HEADQUARTERS DEPARTMENT OF THE MISSISSIPPI, Camp on Corinth Road, May 28, 1862.
Major-General U. S. GRANT,
Commanding Army of the Tennessee:
GENERAL: If General McCook should be attacked to-morrow morning he must be re-enforced by General T. W. Sherman's division, the remainder of McKean's division being brought into line. W. T. Sherman and Hurlbut will probably be able to connect with McKean's right to-morrow, which will leave Davies in reserve. The enemy will probably attack our advance in the morning. McClernand and Wallace have been ordered up.

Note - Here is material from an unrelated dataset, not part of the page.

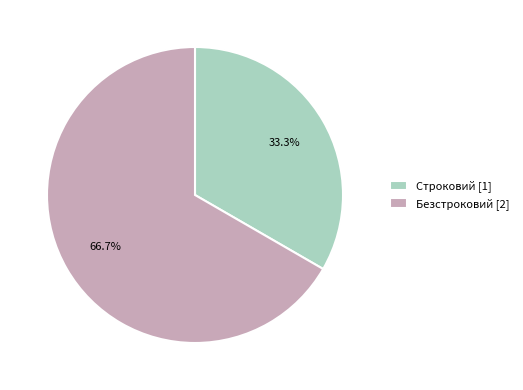

What percentage is NOT represented by Строковий?

66.7%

Very respectfully, your obedient servant,
H. W. HALLECK,
SEVEN MILES SOUTH OF SHELBYVILLE, May 28, 1862-10 a.m.
Hon. E. M. STANTON:
Returning to Huntsville from consultation last evening at Nashville with the principal officers. Views received. I respectfully request to be given a command in the Army of the Potomac, simply and solely because I am confident I can do there more effective service than here in Alabama. My advance beyond the Tennessee River seems impossible, and others are here abundantly qualified to do all that is required.
O. M. MITCHEL,
WASHINGTON, May 28, 1862.
Major-General O. M. MITCHEL,
Seven Miles south of Shelbyville:
Your telegram received. We would be very glad to have you on the Potomac, but the President thinks that at the present juncture it would not be advisable to remove you from a command where you have rendered such distinguished service and when your abilities cannot be supplied.
EDWIN M. STANTON.
BUELL'S, May 29, 1862.
We have had some skirmishing, but generally it has been quiet in my front. My troops have not changed position. McCook's right is without doubt within 1,000 yards of the enemy's works. If you approve, I will to-morrow crowd the enemy back with a strong line of skirmishers and probably establish two or three divisions on McCook's line, on other side of creek. It seems to me it might be well for Pope to be prepared to move up at the same time, but not be ordered absolutely.